# Clover is biting and tipping over her waterbowl



## bryan123 (Jun 11, 2010)

Hi all and Happy New Year! My kitten Clover who was born on March 17th 2010. She is putting a paw in her water bowl at times and sometimes tipping it over with her paw. She is spayed. She also is biting me. Every time i pet her, she rolls over and trys/starts to bite and trying to scracth me with her back legs. I dont abuse her in any way.. any reason why she is doing these things? she has all her shots and everything.


----------



## bryan123 (Jun 11, 2010)

EDIT: also the waterbowl is about 1 inch deep.


----------



## Susan (Mar 29, 2010)

As for the water bowl...she's likely playing or she simply likes to put her paw in the water. My Muffs often dips her paw into the water and then uses her paw to wipe her face. In my case, however, it's not a problem, since I have a water fountain, which she can't tip over. So, I would either get a water fountain or try to use a heavier bowl that she can't tip over. 

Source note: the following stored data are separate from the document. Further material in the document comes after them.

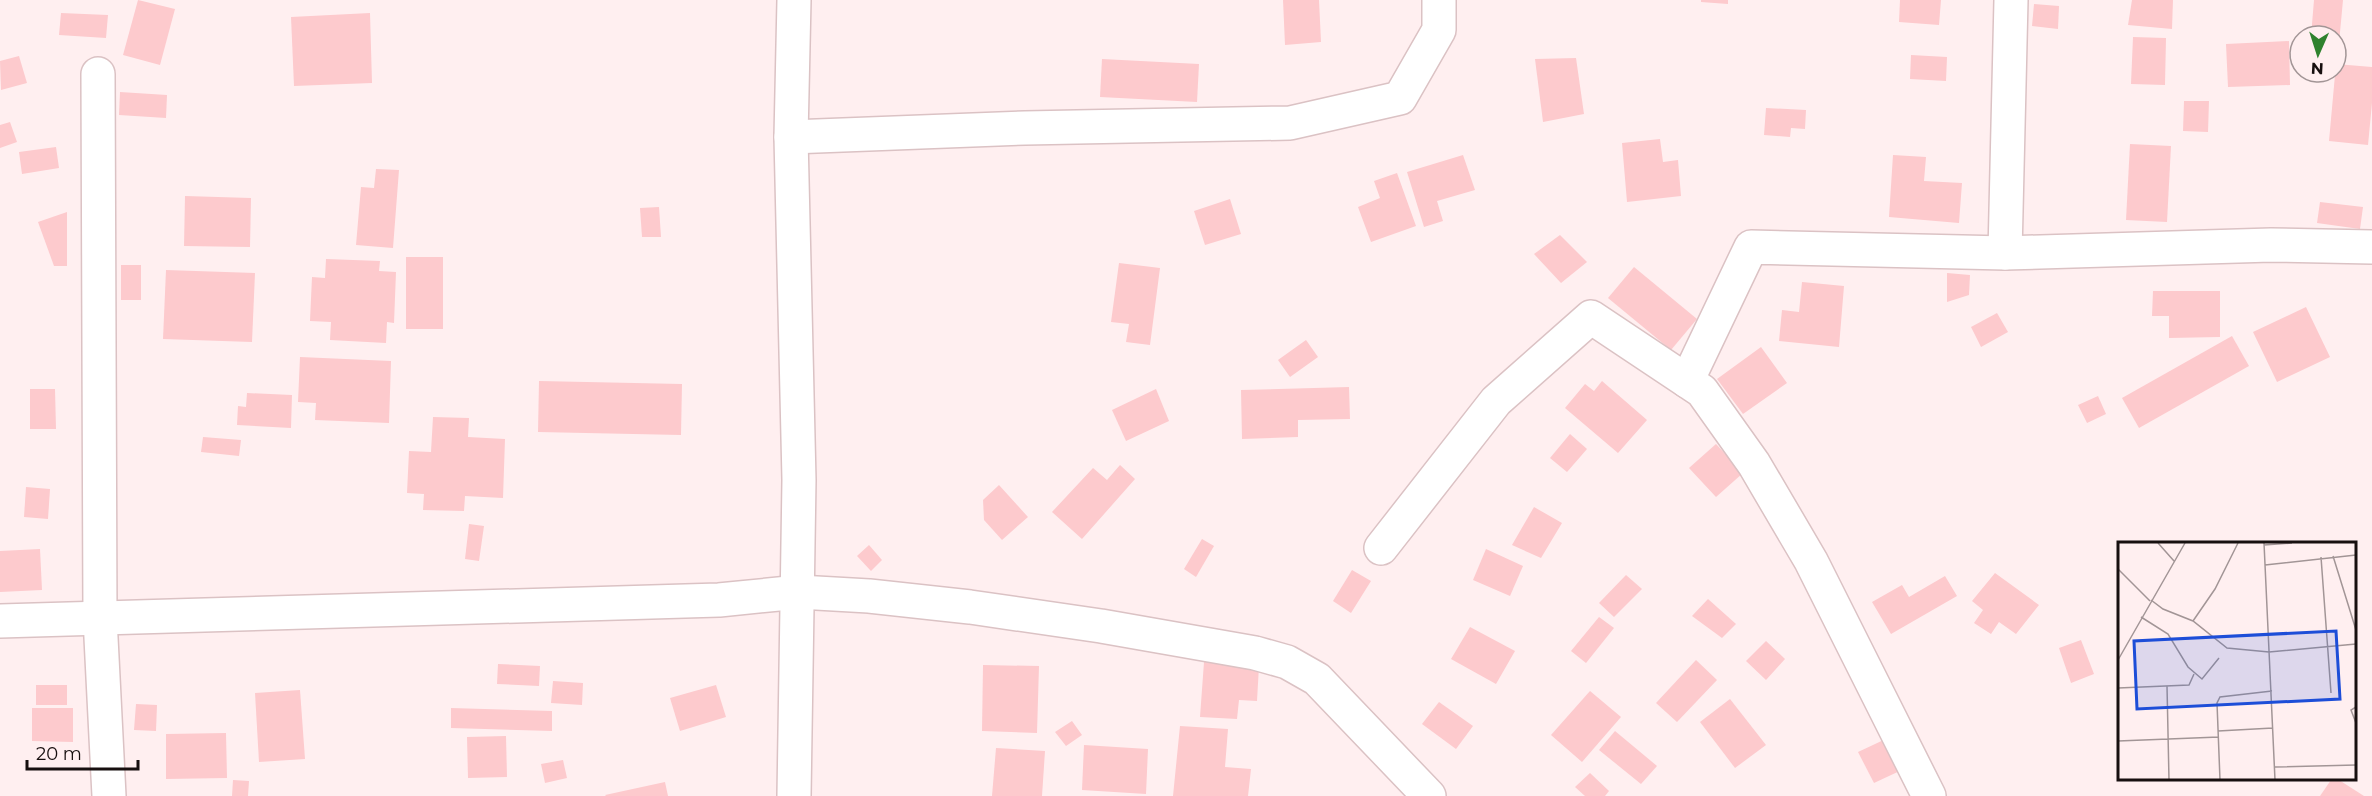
<svg xmlns="http://www.w3.org/2000/svg" width="2372" height="796" font-family="Montserrat,sans-serif">
  <rect width="100%" height="100%" fill="#ffeff0"/>
  <!-- building -->
  <g fill="#fdcacd">
    <polygon points="138,0 175,9 160,65 123,55"/>
    <polygon points="1283,0 1319,0 1321,42 1285,45"/>
    <polygon points="1701,0 1728,0 1728,4 1701,2"/>
    <polygon points="1900,0 1941,0 1939,25 1899,22"/>
    <polygon points="2132,0 2173,0 2172,29 2128,25"/>
    <polygon points="2314,0 2343,0 2339,43 2336,43 2336,36 2311,36"/>
    <polygon points="2034,4 2059,6 2058,29 2032,26"/>
    <polygon points="61,13 108,15 106,38 59,35"/>
    <polygon points="370,13 372,83 294,86 291,17"/>
    <polygon points="2133,37 2166,38 2165,85 2131,84"/>
    <polygon points="2289,41 2290,85 2228,87 2226,44"/>
    <polygon points="1911,55 1947,57 1946,81 1910,79"/>
    <polygon points="19,56 27,83 1,90 0,61"/>
    <polygon points="1576,58 1584,114 1543,122 1535,59"/>
    <polygon points="1102,59 1199,64 1197,102 1100,97"/>
    <polygon points="2336,64 2372,67 2372,103 2368,145 2329,141"/>
    <polygon points="120,92 167,95 166,118 119,115"/>
    <polygon points="2184,101 2209,101 2208,132 2183,131"/>
    <polygon points="1766,108 1806,110 1805,129 1791,128 1790,137 1764,135"/>
    <polygon points="10,122 17,142 0,148 0,125"/>
    <polygon points="1660,139 1663,162 1678,160 1681,196 1627,202 1622,143"/>
    <polygon points="2130,144 2171,146 2167,222 2126,220"/>
    <polygon points="56,147 59,168 22,174 19,152"/>
    <polygon points="1463,155 1475,190 1437,201 1443,221 1424,227 1407,172"/>
    <polygon points="1893,155 1926,157 1924,181 1962,183 1959,223 1889,217"/>
    <polygon points="376,169 399,170 393,248 356,245 361,187 374,188"/>
    <polygon points="1397,173 1416,226 1371,242 1358,207 1380,198 1374,181"/>
    <polygon points="185,196 251,198 250,247 184,246"/>
    <polygon points="1230,199 1241,234 1205,245 1194,211"/>
    <polygon points="2320,202 2363,207 2360,229 2317,223"/>
    <polygon points="659,207 661,237 642,237 640,208"/>
    <polygon points="67,212 67,266 54,266 38,222"/>
    <polygon points="1560,235 1587,262 1561,283 1534,254"/>
    <rect x="406" y="257" width="37" height="72"/>
    <polygon points="326,259 380,261 379,271 396,272 394,323 387,322 386,343 330,340 331,322 310,321 312,277 325,278"/>
    <polygon points="1119,263 1160,268 1150,345 1126,342 1129,324 1111,322"/>
    <rect x="121" y="265" width="20" height="35"/>
    <polygon points="1634,267 1697,319 1671,350 1608,298"/>
    <polygon points="166,270 255,273 252,342 163,339"/>
    <polygon points="1947,273 1970,275 1969,295 1947,302"/>
    <polygon points="1802,282 1844,286 1839,347 1779,341 1782,310 1799,312"/>
    <polygon points="2153,291 2220,291 2220,337 2169,338 2169,316 2152,316"/>
    <polygon points="2306,307 2330,357 2277,382 2253,332"/>
    <polygon points="1997,313 2008,332 1981,347 1971,327"/>
    <polygon points="2232,336 2249,366 2139,428 2122,398"/>
    <polygon points="1306,340 1318,357 1290,377 1278,360"/>
    <polygon points="1761,347 1787,383 1743,414 1717,379"/>
    <polygon points="300,357 391,361 389,423 315,420 316,403 298,402"/>
    <polygon points="539,381 682,384 681,435 538,432"/>
    <polygon points="1602,381 1647,420 1618,453 1565,408 1585,384 1594,391"/>
    <polygon points="1349,387 1350,419 1298,420 1298,437 1242,439 1241,390"/>
    <polygon points="30,389 55,389 56,429 30,429"/>
    <polygon points="1156,389 1169,421 1126,441 1112,410"/>
    <polygon points="247,393 292,395 291,428 237,425 238,406 246,407"/>
    <polygon points="2098,396 2106,414 2087,423 2078,405"/>
    <polygon points="433,417 469,418 468,437 505,439 503,498 465,496 464,511 423,510 424,494 407,493 409,451 431,452"/>
    <polygon points="1570,434 1587,449 1567,472 1550,458"/>
    <polygon points="203,437 241,440 239,456 201,452"/>
    <polygon points="1716,444 1743,473 1716,497 1689,468"/>
    <polygon points="1120,465 1135,479 1082,539 1052,512 1093,468 1107,480"/>
    <polygon points="999,485 1028,517 1002,540 984,520 983,500"/>
    <polygon points="26,487 50,489 48,519 24,517"/>
    <polygon points="1534,507 1562,523 1541,558 1512,545"/>
    <polygon points="469,524 484,526 479,561 465,559"/>
    <polygon points="1202,539 1214,546 1196,577 1184,569"/>
    <polygon points="869,545 882,560 871,571 857,556"/>
    <polygon points="40,549 42,590 0,592 0,551"/>
    <polygon points="1486,549 1523,566 1510,596 1473,580"/>
    <polygon points="1352,570 1371,581 1351,613 1333,601"/>
    <polygon points="1995,573 2039,605 2016,634 1999,622 1991,634 1974,623 1983,610 1972,601"/>
    <polygon points="1626,575 1642,589 1614,617 1599,603"/>
    <polygon points="1945,576 1957,596 1891,634 1872,602 1902,585 1909,597"/>
    <polygon points="1708,599 1736,624 1722,638 1692,616"/>
    <polygon points="1599,617 1614,628 1586,663 1571,651"/>
    <polygon points="1470,627 1515,651 1496,684 1451,659"/>
    <polygon points="2081,640 2094,674 2071,683 2059,648"/>
    <polygon points="1766,641 1785,659 1766,680 1746,661"/>
    <polygon points="1696,660 1717,680 1677,722 1656,703"/>
    <polygon points="1204,662 1259,666 1257,701 1239,700 1237,719 1200,717"/>
    <polygon points="498,664 540,666 539,686 497,684"/>
    <polygon points="983,665 1039,666 1037,733 982,731"/>
    <polygon points="553,681 583,683 582,705 551,703"/>
    <rect x="36" y="685" width="31" height="20"/>
    <polygon points="716,685 726,717 680,731 670,698"/>
    <polygon points="300,690 305,759 259,762 255,693"/>
    <polygon points="1590,691 1621,717 1582,762 1551,735"/>
    <polygon points="1730,699 1766,745 1735,768 1700,722"/>
    <polygon points="1439,702 1473,726 1456,749 1422,724"/>
    <polygon points="136,704 157,705 156,731 134,730"/>
    <polygon points="32,708 73,708 73,742 32,741"/>
    <polygon points="451,708 552,711 552,731 451,728"/>
    <polygon points="1072,721 1082,735 1066,746 1055,732"/>
    <polygon points="1180,726 1228,729 1225,767 1251,769 1248,796 1173,796"/>
    <polygon points="1615,731 1657,766 1641,784 1599,750"/>
    <polygon points="226,733 227,778 166,779 166,734"/>
    <polygon points="506,736 507,777 468,778 467,737"/>
    <polygon points="1890,737 1904,769 1874,783 1858,752"/>
    <polygon points="1084,745 1148,749 1146,794 1082,790"/>
    <polygon points="996,748 1045,751 1042,796 992,796"/>
    <polygon points="563,760 567,778 545,783 541,764"/>
    <polygon points="1590,773 1609,791 1605,796 1585,796 1575,787"/>
    <polygon points="233,780 249,781 248,796 232,796"/>
    <polygon points="2331,780 2339,780 2364,796 2320,796"/>
    <polygon points="665,782 668,796 606,796 605,795"/>
  </g>
  <g fill="none" stroke-linecap="round" stroke-linejoin="round">
    <defs>
      <g id="minor">
        <polyline points="794,0 791,137 799,480 794,796"/>
        <polyline points="98,74 100,618 109,796"/>
        <polyline points="791,137 1025,128 1290,123 1400,98 1439,30 1439,0"/>
        <polyline points="2005,253 2011,0"/>
        <polyline points="1687,381 1751,247 2005,253 2271,245 2372,247"/>
        <polyline points="1381,548 1496,401 1591,317 1702,391 1754,464 1811,561 1929,796"/>
        <polyline points="0,621 719,600 799,592 869,596 970,607 1101,626 1255,653 1287,662 1317,679 1429,796"/>
      </g>
    </defs>
    <!-- minor casing -->
    <use href="#minor" stroke="#dbc2c4" stroke-width="36"/>
    <!-- minor -->
    <use href="#minor" stroke="#fff" stroke-width="33"/>
  </g>
  <!-- overview -->
  <g transform="translate(2118 542)">
    <rect width="238" height="238" fill="#ffeff0"/>
    <path fill="none" stroke="#a29596" stroke-width="1.5" d="M40,1L56,19M146,1L157,238M146,3L174,1M215,14L238,88M203,15L213,151M147,23L238,13M0,27L32,59M33,58L45,67L75,79L109,106L151,110L238,102M23,75L50,92L70,125L84,137L101,116M75,79L97,47L120,1M0,118L67,1M49,144L51,238M0,146L71,143L76,132M238,165L233,168L238,181M100,189L155,186M0,199L101,195M157,225L238,223M102,238L99,161L102,155L154,149"/>
    <path fill="#1d4ed8" fill-opacity="0.15" stroke="#1d4ed8" stroke-width="3" d="M218,89L222,157L19,167L16,99Z"/>
    <rect width="238" height="238" fill="none" stroke="#170f0f" stroke-width="3"/>
  </g>
  <!-- north arrow -->
  <g transform="translate(2318 54) rotate(183)"><circle r="28" fill="#ffeff0" stroke="#a29596" stroke-width="1.5"/>
  <path d="M0-4.5L10 22L0 15L-10 22Z" fill="#2f822e"/>
  <text y="-9" font-size="16" font-weight="bold" text-anchor="middle" fill="#170f0f">N</text>
  </g>
  <!-- scale -->
  <path d="M27 760v9h111v-9" fill="none" stroke="#170f0f" stroke-width="3"/>
  <text x="36" y="760" font-size="18" fill="#170f0f" stroke="#ffeff0" stroke-width="4.5" paint-order="stroke">20 m</text>
</svg>
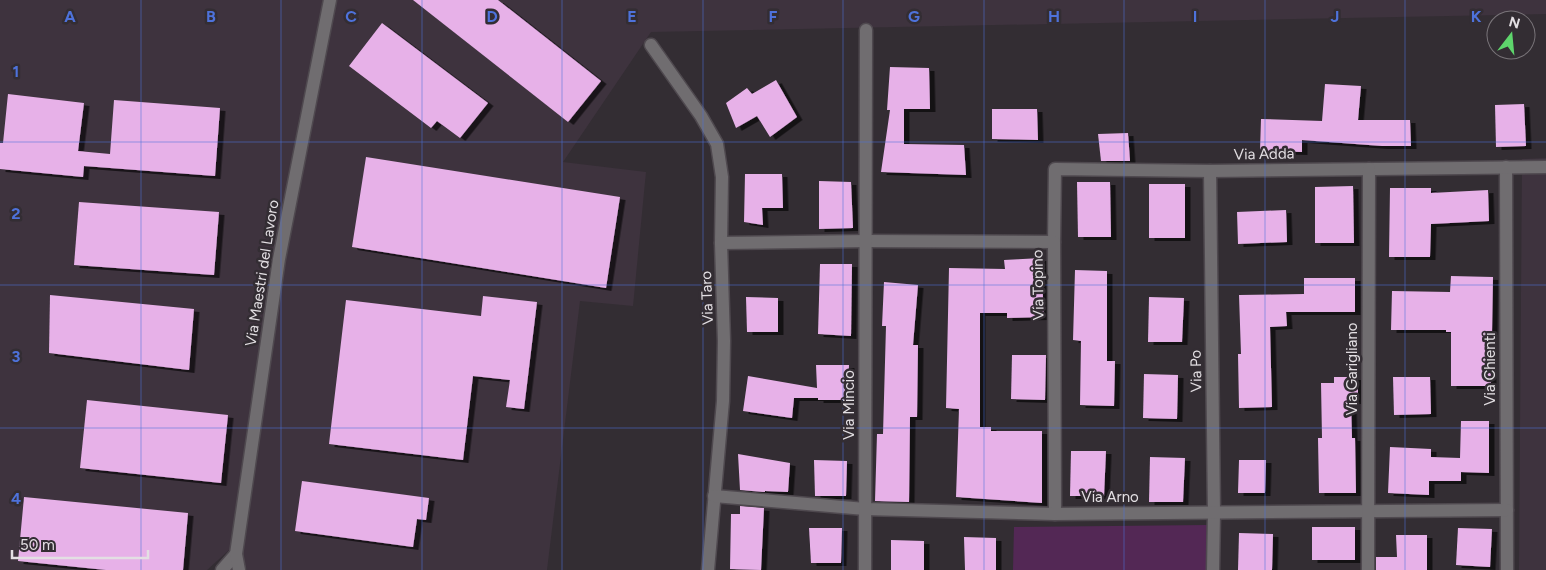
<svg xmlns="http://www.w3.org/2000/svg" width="1546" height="570" font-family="Figtree,sans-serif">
	<defs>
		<filter id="shadow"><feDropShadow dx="5.5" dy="3" stdDeviation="0" flood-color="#0009"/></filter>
	</defs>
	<rect width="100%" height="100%" fill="#332d33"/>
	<g fill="#3e333e">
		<path d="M0 0H1546V14L651 32 563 162 646 172 633 306 580 301 547 570H247L238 542 207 570H0Z"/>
		<path d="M1546 158V570H1519L1522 159Z"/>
	</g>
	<path fill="#532855" d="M1207 525 1206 570H1013L1014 527Z"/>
	<g fill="#e7b1e8" filter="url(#shadow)">
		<path d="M413 0H498L601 81 568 122Z"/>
		<path d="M382 23 488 103 460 138 437 121 431 128 349 66Z"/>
		<path d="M890 67 929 68 930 109H904V144L964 145 966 175 881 172 890 110H887Z"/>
		<path d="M776 80 797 117 770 137 757 116 736 128 726 103 747 88 752 94Z"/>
		<path d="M1325 84 1361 86 1358 120H1410L1411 146H1382L1302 140V152L1260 151 1261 119 1322 121Z"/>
		<path d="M8 94 84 103 78 151 110 154 114 100 220 108 215 176 84 166 83 177 0 169V143H3Z"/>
		<path d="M1524 104 1526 146 1496 147 1495 105Z"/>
		<path d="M992 109H1037L1038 140 992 139Z"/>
		<path d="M1128 133 1130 161H1101L1098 134Z"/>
		<path d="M366 157 620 197 606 288 352 247Z"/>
		<path d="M745 174H782L783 208H762L763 225 744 222Z"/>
		<path d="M819 181 851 182 853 228 819 229Z"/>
		<path d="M1077 182H1110L1111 237H1078Z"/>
		<rect x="1149" y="184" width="36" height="54"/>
		<path d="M1353 186 1354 243H1315V187Z"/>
		<path d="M1390 188H1431V193L1488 190 1489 221 1431 224 1430 257H1389Z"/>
		<path d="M79 202 219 212 214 275 74 265Z"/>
		<path d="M1286 210 1287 242 1238 244 1237 212Z"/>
		<path d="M1041 258 1044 317 1007 318V313H980V427H991V431H1042V503L956 497 959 409 946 408 949 268 1005 269 1004 260Z"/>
		<path d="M820 264H852L851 336 818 334Z"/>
		<path d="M1075 270 1107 271V361H1115L1114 406 1080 405 1081 341 1073 340Z"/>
		<path d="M1451 276 1493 277 1492 332H1490L1491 386H1451V332H1446V330H1391L1392 291 1450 292Z"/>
		<path d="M1304 278H1355V312H1286L1287 326 1270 327 1272 407 1239 408 1238 354H1241L1239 295 1304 294Z"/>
		<path d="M884 282 918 285 913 345H918L917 417H910L909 502 875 501 877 434H883L886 326H882Z"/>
		<path d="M50 295 194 309 189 370 49 353Z"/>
		<path d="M483 296 537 302 524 409 506 407 510 380 473 376 463 460 329 444 346 300 481 316Z"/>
		<path d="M746 297 778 298V332H747Z"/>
		<path d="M1149 297 1184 298 1182 342H1148Z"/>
		<path d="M1012 355H1046L1045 400 1011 399Z"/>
		<path d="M816 365H849L848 400H818V398H794L792 418 743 411 748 376 817 388Z"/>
		<path d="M1144 374 1178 375 1177 419 1143 418Z"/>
		<path d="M1334 377H1358V401H1351L1352 438H1355L1356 493H1319L1318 438H1322L1321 383H1334Z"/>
		<path d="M1393 377H1430L1431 414 1394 415Z"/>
		<path d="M87 400 228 415 221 483 80 468Z"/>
		<path d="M1461 421H1489V473L1461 472V481H1429V495L1388 493 1390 447 1431 449V457L1460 458Z"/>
		<path d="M1071 451H1106L1104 496H1070Z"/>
		<path d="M738 454 790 463 788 492 765 491V492L740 490Z"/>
		<path d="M1150 457 1185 458 1183 502H1149Z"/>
		<path d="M814 460 847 461 846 496H815Z"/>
		<path d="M1239 460H1266L1265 493H1238Z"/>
		<path d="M302 481 429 498 426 520 417 519 413 547 295 531Z"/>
		<path d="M24 497 188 513 183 570H106L18 561Z"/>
		<path d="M740 506 764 508 761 570 730 569 731 514H740Z"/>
		<rect x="1312" y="527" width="43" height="33"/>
		<path d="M809 528H842L841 563H811Z"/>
		<path d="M1458 528 1492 529 1490 567 1456 565Z"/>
		<path d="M1239 533 1273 534 1272 570H1238Z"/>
		<path d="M1396 535H1427V570H1376V557H1397Z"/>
		<path d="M964 537 996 538V570H965Z"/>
		<path d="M891 540 924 541V570H891Z"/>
	</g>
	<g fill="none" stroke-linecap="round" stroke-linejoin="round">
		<g stroke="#4f494f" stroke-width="15">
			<g id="minor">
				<path d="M651 45 701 116 717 144 722 177 721 243 724 341 723 401 708 570"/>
				<path d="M1506 167 1507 570"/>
				<path d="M1210 171 1214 513 1213 570"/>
				<path d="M1054 242 1055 169 1210 171 1546 167"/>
				<path d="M721 243 866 241 1054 242 1055 514"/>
				<path d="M714 496 865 509 1055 514 1507 510"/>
				<path d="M222 570 236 554"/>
				<path d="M239 570 236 554 279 259 330 0"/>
				<path d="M865 570 866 30"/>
				<path d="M1368 570 1369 169"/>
			</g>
		</g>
		<use href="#minor" stroke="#706d70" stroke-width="12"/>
	</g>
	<path fill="none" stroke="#4e72db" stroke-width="1" stroke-opacity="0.55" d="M141 0V570M281 0V570M422 0V570M562 0V570M703 0V570M843 0V570M984 0V570M1124 0V570M1265 0V570M1405 0V570M0 142H1546M0 285H1546M0 428H1546"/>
	<g text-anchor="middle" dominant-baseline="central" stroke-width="5" stroke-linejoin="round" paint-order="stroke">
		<g font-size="15" fill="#e3dfe3" stroke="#332d33">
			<text transform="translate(1264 154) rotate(-1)">Via Adda</text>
			<text transform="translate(262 273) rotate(-81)">Via Maestri del Lavoro</text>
			<text transform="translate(1038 285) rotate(-91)">Via Topino</text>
			<text transform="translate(707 298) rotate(-92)">Via Taro</text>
			<text transform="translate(1352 369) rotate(-90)">Via Garigliano</text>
			<text transform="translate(1490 369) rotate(-90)">Via Chienti</text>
			<text transform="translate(1196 371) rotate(-91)">Via Po</text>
			<text transform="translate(849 405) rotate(-90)">Via Mincio</text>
			<text x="1110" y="497">Via Arno</text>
		</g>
	</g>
	<g font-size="16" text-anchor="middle" font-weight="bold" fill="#4e72db" stroke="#332d33" stroke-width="5" stroke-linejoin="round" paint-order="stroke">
		<text x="70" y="22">A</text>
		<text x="211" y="22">B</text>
		<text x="351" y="22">C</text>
		<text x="492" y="22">D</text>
		<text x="632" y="22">E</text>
		<text x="773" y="22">F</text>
		<text x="914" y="22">G</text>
		<text x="1054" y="22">H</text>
		<text x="1195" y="22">I</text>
		<text x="1335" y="22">J</text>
		<text x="1476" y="22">K</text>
		<text x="16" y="77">1</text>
		<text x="16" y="219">2</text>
		<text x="16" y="362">3</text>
		<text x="16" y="504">4</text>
	</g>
	<g transform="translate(1511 35) rotate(16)"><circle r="24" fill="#332d33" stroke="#797479"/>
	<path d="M0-4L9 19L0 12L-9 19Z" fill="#5ed56c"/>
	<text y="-8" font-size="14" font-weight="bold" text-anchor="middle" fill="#e3dfe3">N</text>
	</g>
	<path d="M12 550v8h136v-8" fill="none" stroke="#e3dfe3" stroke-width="2.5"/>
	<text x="20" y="550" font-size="15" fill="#e3dfe3" stroke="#332d33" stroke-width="4" paint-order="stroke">50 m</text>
</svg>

As for the biting and the "bunny kicking"...again she's trying to play, although I wouldn't encourage such play. It's not unusual for kittens to do that, especially if they don't have another kitten/cat to play with, on whom they can take out their predatory play instincts. When she bites/etc., say "No" sternly and stop petting her for a few minutes. You can also try giving her one of the little wrestling toys that she can bunny kick.


----------



## Snarfums (Dec 28, 2010)

Congrats on your new kitty! I would eccomend getting a heavier bowl or a shallow wetfood bowl that he can't knock over by just using her paw.

Most kittens go through a biting phase- does she have any toys so she can bit and kick those instead of you?


----------



## Heidi n Q (Nov 22, 2006)

I agree the 'biting' sounds like play. She is playing in the same manner she'd play with littermates and if you're the only game in town ... YOU are the one she'll try to play with.

As to the water-bowl ... I've had several tippers. IMO, I think the kitties do that to make the water move, so they can see where the level is before dipping their head down and possibly dunking their nose into the water. I bought a heavy, ceramic water dish they can't tip over. They still manage to 'drag' it several inches, though, and make water splash/slosh out. One kitty also prefers to dip her paw into the water, shake off the excess drops, lick her wet toe-fur ... and repeat.


----------



## Jan Rebecca (Oct 14, 2010)

THe biting is probably her way of playing with you - my Tuffy did that too, you'll just have to teach her it's a 'no' thing..


----------



## Salemcat2 (Dec 28, 2010)

My Dagny LOVED playing in his water bowl. So much so, he drenched our floor ALL the time. This went on for weeks. Finally, I just put the bowl in the bathtub. Now he can do it til his heart's content, lol! Works great, especially since he loves getting in the tub anyway and putting his head under and batting at the drops coming out of the faucet. If I bought a heavier bowl, he would just splash it all out, so this was the solution I came up with.


----------



## Goldtanker (Jan 9, 2011)

Midnight, the wild cat that lives under my porch and in the garage, has a heated water dish in the garage filled with fresh water. Sometimes he drinks from it but his preferred source is the heated bird bath that I put on the ground in the winter so the birds and animals can use it. I have explained to him what the birds do in there, but he is oblivious.


----------